Дураки

Наташка Олеговна
   Дураки сопровождают нас по жизни везде и всюду. Первый дурак, которого я помню – это Витя жирный. Возраста у него, как и положено, не было. Он приходил к нашей нянечке в детском саду после обеда, когда начинался тихий час. И она его кормила гороховым супом, биточками с киселём  и компотом с сушёными грушами. До недавнего времени я так и думала, что Витя нянечкин сын. Но случайно (спустя лет этак 35) узнала, что он просто без стеснения столовался, а его жалели и не отказывали.  Витя что-то громко и не совсем внятно рассказывал, размахивал руками, вставляя между слов щелчки и ещё какие-то свои индивидуальные звуки.  Зараз его можно было встретить одновременно в разных местах нашего окраинного района – только что был у гастронома и вот уже «пристаёт» к девчонкам  возле столовой и тут же первым занял очередь за билетами в кино к кассе нашего  клуба-«курятника», самого главного очага культуры.
    В том же районе обитал Слава-алларик, он не разговаривал вообще, только напевал в ритме энергичного убаюкивания «а-а-а», «а-а-а», подложив сложенные ладошами руки под щёку. Сам при этом раскачивался, стоя на одном месте. Я его жутко боялась и старалась пролезть хоть какими закоулками, лишь бы не пересекаться с ним на одной улице.
   Позже,  когда мы переехали в район горпарка, там  тоже была своя знаменитость Слава-мент.  У него был милицейский пиджак, фуражка, жезл и «удостоверение». Переделанное из просроченного с его фотографией и печатью (менты Славу баловали). Слава тормозил машины на нашей улице, некоторые даже останавливались и он показывал удостоверение и желал счастливого пути. Он любил общаться с нами, детьми, и рассказывать о своих геройских «делах» и опасной нелёгкой службе.  Куда он потом делся – не знаю. Дураки как появлялись параллельно жизни внезапно и ниоткуда, так в никуда и исчезали. Кстати, сейчас на одном перекрёстке в центре города тоже частенько дежурит похожий персонаж с жезлом.

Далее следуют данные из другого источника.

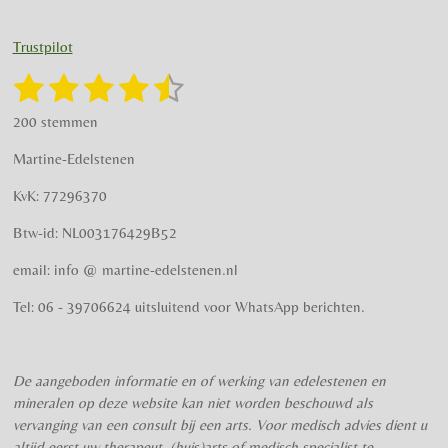
n
a
s
c
t
e
Trustpilot
a
b
g
o
1
2
3
4
5
S
R
r
o
t
a
s
s
s
s
s
e
a
k
200 stemmen
t
m
m
t
t
t
t
t
i
m
Martine-Edelstenen
e
n
e
e
e
e
e
n
g
KvK: 77296370
r
r
r
r
r
:
Btw-id: NL003176429B52
4
r
r
r
r
.
email: info @ martine-edelstenen.nl
e
e
e
e
5
n
n
n
n
7
Tel: 06 - 39706624 uitsluitend voor WhatsApp berichten.
5
s
t
De aangeboden informatie en of werking van edelestenen en
e
mineralen op deze website kan niet worden beschouwd als
r
vervanging van een consult bij een arts. Voor medisch advies dient u
r
altijd eerst uw therapeut, (huis)arts of medisch specialist te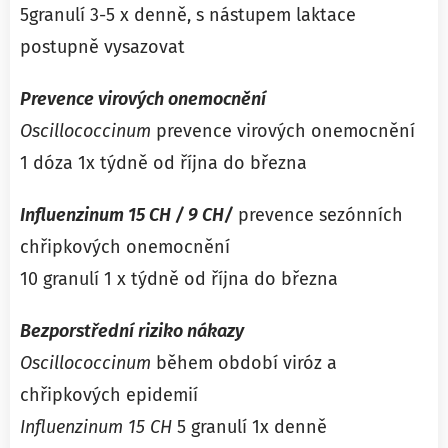
5granulí 3-5 x denně, s nástupem laktace
postupně vysazovat
Prevence virových onemocnění
Oscillococcinum
prevence virových onemocnění
1 dóza 1x týdně od října do března
Influenzinum 15 CH / 9 CH/
prevence sezónních
chřipkových onemocnění
10 granulí 1 x týdně od října do března
Bezporstřední riziko nákazy
Oscillococcinum
během období viróz a
chřipkových epidemií
Influenzinum 15 CH
5 granulí 1x denně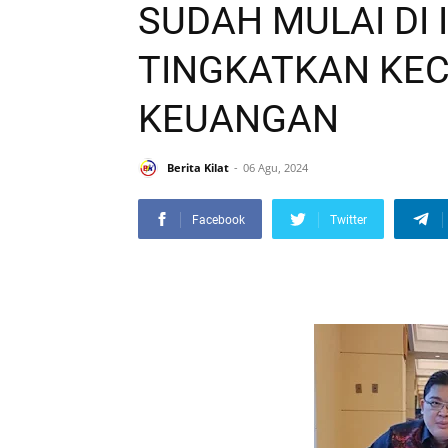
SUDAH MULAI DI 
TINGKATKAN KE
KEUANGAN
Berita Kilat
06 Agu, 2024
Facebook
Twitter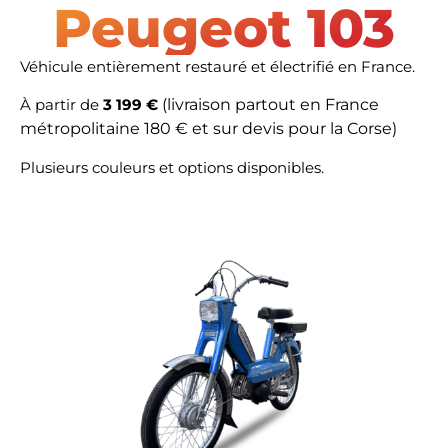
Peugeot 103
Véhicule entièrement restauré et électrifié en France.
À partir de
3 199 €
(livraison partout en France
métropolitaine 180 € et sur devis pour la Corse)
Plusieurs couleurs et options disponibles.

   Помню толстуху Надю, которая жила по соседству, выходила на троллейбусную остановку и пела целыми днями себе под нос нескончаемые песни. Про неё знаю, что когда дом снесли и ей с отцом дали квартиру, она там не прижилась и быстро умерла.
    Напротив школы жил дурачок Вова. Он был младше меня, свободно гулял по улице,  говорил дай бог пять слов. Кажется, все матерные. Над ним издевались мальчишки, расписывали  чернилами его лицо теми же словами, а то и свастикой. (Кто в наше детство не рисовал «тайно» фашистский крест только потому, что это было запрещено).  Вова вырос долговязым жердяем, мотался по улицам целыми днями, но по сути был безобидным.  Однажды, попав в старый одноэтажный деревянный больничный корпус 1-й советской больницы, я услышала от соседок по палате, что по ночам в окна заглядывает онанист. Онанистом оказался Вова.  Раньше вообще всех называли онанистами, маньяков официально ещё не было. А онанистов – целый городской парк. Но парк – это отдельная тема.
   Двадцать лет я потом работала почтальоном и по роду профессии повидала всяких дураков. И вполне адаптированных и крайне неадекватных. Понятное дело, у каждого своя природа заболевания, но ощущение неловкости от их непредсказуемой непосредственности так и осталось одно и навсегда. Хотя почта помогла мне найти ту форму общения с этой категорией людей, которая приносит мне минимум стеснения и в то же время не сводится к брезгливой отгороженности. Знаю людей, которые легко идут на контакт с дураками, при чём на равных, разговор ведут с интересом без тени жалости или издёвки. Я этому не научилась.